---------- Fragmento extraído

Lo más llamativo del filme es apreciar cómo su ritmo interior se contrae o dilata a tenor de los actos de los personajes. “The kid” no es lineal, sino abrupta, como el periodo que retrata. Se preserva la epopeya de las pistolas sin retocarla. Esa primera aparición de Billy a contraluz que reproduce el daguerrotipo de nuestro pistolero, es un homenaje y una declaración de principios. Todo visto a través de los ojos de un crío que aprende a matar y de una hermana convertida en mercancía. La utilización del paisaje -cielos y praderas ajenos al drama que cobijan- y la música, es encomiable, al igual que los interiores esmerados, retrato de un país que crecía. La brusquedad naturalista de los ahorcamientos, los tiroteos y la miseria, ilustran lo poco que duraba la vida en aquellos tiempos. Bien lo sabían Billy y sus secuaces y, también, su perseguidor. Ese eterno Pat Garret que es en sí mismo un acto de contrición, su libertad opacada por el brillo de una estrella de metal. Los diálogos profundizan en el tema de la amistad violentada y se toman su tiempo en explicar las relaciones entre unos y otros. La historia paralela de los desdichados hermanos confronta el hecho de crecer con este nudo de legalidades y traiciones.

--------------------
---------- Registros aportados

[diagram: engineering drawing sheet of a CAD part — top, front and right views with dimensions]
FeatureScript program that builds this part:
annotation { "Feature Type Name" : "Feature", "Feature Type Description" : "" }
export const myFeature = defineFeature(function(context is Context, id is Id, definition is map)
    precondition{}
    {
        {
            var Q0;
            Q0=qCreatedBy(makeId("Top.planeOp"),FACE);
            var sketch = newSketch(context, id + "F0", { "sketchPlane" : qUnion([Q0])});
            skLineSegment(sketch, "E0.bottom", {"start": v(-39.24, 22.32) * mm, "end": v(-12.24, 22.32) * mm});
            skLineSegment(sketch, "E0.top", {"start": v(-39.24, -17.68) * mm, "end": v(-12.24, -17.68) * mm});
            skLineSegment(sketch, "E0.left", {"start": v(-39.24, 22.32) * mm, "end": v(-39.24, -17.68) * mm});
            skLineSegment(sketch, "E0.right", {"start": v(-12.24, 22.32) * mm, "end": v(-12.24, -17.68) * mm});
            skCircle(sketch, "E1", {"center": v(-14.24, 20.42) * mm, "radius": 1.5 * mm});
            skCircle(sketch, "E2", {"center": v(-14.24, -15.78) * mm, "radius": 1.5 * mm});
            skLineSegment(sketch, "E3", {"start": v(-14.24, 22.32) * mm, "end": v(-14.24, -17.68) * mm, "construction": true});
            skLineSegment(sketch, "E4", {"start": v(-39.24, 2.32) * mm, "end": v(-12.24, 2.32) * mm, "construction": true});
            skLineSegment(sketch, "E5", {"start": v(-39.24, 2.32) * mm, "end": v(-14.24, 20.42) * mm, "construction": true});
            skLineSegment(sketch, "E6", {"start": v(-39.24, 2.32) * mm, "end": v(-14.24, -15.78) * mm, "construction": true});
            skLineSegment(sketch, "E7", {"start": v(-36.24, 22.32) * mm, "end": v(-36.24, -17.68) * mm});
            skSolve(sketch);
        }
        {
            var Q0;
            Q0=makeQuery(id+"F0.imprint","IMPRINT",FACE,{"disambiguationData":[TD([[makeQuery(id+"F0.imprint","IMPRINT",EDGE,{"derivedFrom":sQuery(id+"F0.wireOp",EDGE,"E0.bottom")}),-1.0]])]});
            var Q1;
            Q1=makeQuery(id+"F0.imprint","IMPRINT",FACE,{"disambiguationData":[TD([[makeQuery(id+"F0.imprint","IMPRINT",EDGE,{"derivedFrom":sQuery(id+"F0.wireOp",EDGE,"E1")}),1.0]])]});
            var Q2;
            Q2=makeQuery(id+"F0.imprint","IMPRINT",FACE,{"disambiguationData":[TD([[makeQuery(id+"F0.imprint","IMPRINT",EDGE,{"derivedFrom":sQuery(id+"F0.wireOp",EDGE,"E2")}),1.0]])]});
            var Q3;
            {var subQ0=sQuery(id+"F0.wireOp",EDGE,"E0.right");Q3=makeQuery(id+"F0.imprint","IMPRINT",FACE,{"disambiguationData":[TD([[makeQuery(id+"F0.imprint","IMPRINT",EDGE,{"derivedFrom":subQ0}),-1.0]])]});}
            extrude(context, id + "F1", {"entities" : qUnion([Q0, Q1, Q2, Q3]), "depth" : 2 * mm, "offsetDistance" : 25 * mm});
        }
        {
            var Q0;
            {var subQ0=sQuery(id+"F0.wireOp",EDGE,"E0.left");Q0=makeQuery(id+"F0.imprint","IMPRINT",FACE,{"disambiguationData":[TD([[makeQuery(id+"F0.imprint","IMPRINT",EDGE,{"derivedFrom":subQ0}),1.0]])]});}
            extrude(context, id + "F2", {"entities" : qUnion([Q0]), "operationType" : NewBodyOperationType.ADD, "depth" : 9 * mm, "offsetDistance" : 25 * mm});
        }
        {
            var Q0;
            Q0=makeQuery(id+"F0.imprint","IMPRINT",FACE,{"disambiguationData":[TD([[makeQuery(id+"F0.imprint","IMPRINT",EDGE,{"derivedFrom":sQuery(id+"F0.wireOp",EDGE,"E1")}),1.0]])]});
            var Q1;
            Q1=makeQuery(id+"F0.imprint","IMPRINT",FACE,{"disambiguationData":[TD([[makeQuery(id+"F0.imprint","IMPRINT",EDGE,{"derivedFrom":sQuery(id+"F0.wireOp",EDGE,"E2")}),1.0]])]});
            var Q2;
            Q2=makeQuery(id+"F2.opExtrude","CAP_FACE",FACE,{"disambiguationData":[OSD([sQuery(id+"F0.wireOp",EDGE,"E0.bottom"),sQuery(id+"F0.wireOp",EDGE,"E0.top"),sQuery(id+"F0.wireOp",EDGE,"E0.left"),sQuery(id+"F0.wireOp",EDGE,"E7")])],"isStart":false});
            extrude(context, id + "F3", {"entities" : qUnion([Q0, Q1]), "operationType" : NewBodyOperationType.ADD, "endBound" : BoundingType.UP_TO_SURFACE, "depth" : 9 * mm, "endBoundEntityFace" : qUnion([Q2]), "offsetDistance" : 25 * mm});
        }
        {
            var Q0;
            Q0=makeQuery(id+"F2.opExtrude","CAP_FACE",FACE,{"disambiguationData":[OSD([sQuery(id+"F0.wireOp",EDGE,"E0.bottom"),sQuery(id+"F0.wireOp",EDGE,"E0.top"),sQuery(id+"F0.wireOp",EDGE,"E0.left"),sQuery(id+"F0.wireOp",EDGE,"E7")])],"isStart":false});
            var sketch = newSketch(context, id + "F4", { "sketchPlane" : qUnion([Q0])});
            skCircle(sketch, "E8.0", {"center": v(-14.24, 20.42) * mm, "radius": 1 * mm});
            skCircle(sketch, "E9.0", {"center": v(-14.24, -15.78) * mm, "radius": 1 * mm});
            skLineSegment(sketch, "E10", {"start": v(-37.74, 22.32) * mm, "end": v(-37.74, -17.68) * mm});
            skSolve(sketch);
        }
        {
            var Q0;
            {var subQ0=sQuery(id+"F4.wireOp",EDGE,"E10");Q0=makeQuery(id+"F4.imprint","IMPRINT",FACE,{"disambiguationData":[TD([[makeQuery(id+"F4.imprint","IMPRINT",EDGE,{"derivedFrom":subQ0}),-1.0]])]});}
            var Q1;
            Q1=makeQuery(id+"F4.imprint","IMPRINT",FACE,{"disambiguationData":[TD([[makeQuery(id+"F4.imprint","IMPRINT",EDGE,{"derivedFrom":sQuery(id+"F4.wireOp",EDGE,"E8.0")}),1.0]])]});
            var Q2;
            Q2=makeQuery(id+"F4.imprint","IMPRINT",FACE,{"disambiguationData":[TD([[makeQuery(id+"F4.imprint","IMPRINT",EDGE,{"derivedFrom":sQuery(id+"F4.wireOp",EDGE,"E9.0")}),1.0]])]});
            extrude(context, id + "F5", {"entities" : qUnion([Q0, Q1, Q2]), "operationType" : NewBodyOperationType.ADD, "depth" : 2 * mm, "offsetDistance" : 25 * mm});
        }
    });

--------------------

Problema a resolver
Prosigue la crítica de la película “The kid” a partir de su última oración. Estos registros provienen de una fuente distinta.

Respuesta a la tarea
Afortunadamente no son dos películas en una. Muy al contrario. Río y Sara son el fundente que encadena los acontecimientos. Sin ellos asistiríamos a una revisión entre elegiaca y mística de una saga. La frontera y sus fugados, la libertad de México al fondo. Con su devenir la leyenda encuentra un emisario y un alma herida dispuestos a encontrar un camino mejor. D’Onofrio se toma en serio a sus protagonistas, pero no pontifica. La crueldad de aquellos años encoge la tosca moral, los preceptos del plomo y la rectitud de un sistema que empezaba a erigirse en ley. No rueda un film postrero ni una secuela. Contempla el género con admiración e indaga en sus entrañas. Lo reescribe porque, a pesar de la desazón del presente y el impúdico desprecio de algunas generaciones, su estirpe es inagotable.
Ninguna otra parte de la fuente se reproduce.